Aortic dissection is a chronic disease that requires lifelong clinical and imaging surveillance, long after the acute event. Imaging has an important role in prognosis, timing of repair, device sizing, and monitoring for complications, especially in the endovascular therapy era. Important anatomic features at preprocedural imaging include the location of the primary intimal tear and aortic zonal and branch vessel involvement, which influence the treatment strategy. Challenges of repair in the chronic phase include a small true lumen in conjunction with a stiff intimal flap, complex anatomy, and retrograde perfusion from distal reentry tears. The role of thoracic endovascular aortic repair (TEVAR) remains controversial for treatment of chronic aortic dissection. Standard TEVAR is aimed at excluding the primary intimal tear to decrease false lumen perfusion, induce false lumen thrombosis, promote aortic remodeling, and prevent aortic growth. In addition to covering the primary intimal tear with an endograft, several adjunctive techniques have been developed to mitigate retrograde false lumen perfusion.
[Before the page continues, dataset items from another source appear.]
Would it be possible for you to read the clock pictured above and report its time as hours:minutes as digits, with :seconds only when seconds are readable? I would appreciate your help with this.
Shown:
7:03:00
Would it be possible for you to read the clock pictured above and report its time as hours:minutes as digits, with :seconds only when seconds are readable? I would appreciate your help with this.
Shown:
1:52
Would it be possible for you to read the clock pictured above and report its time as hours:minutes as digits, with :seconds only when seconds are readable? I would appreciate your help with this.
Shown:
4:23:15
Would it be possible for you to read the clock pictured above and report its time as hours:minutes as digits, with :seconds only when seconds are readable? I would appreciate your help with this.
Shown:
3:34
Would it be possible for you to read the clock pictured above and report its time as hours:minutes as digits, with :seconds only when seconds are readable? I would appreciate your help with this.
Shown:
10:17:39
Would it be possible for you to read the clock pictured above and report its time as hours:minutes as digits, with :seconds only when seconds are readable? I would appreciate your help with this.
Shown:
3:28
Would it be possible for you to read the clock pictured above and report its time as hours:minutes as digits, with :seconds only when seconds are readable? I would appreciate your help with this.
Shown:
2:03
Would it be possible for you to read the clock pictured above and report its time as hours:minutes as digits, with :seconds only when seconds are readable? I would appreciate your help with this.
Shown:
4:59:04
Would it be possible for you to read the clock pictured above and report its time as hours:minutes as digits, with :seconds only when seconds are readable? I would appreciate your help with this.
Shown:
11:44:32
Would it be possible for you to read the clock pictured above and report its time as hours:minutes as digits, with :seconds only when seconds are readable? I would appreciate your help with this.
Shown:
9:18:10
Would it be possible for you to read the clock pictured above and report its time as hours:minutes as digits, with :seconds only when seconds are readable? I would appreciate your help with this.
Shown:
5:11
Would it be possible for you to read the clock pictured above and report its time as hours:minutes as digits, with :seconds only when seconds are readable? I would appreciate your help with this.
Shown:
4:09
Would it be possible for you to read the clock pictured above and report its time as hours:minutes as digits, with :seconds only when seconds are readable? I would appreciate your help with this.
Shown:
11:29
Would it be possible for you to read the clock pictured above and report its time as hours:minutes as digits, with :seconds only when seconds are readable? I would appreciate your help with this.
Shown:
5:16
These techniques are broadly categorized into false lumen obliteration and landing zone optimization strategies, such as the provisional extension to induce complete attachment (PETTICOAT), false lumen embolization, cheese-wire fenestration, and knickerbocker techniques. Familiarity with these techniques is important to recognize expected changes and complications at postintervention imaging. The authors detail imaging options, provide examples of simple and complex endovascular repairs of aortic dissections, and highlight complications that can be associated with various techniques. Online supplemental material is available for this article. ©RSNA, 2022.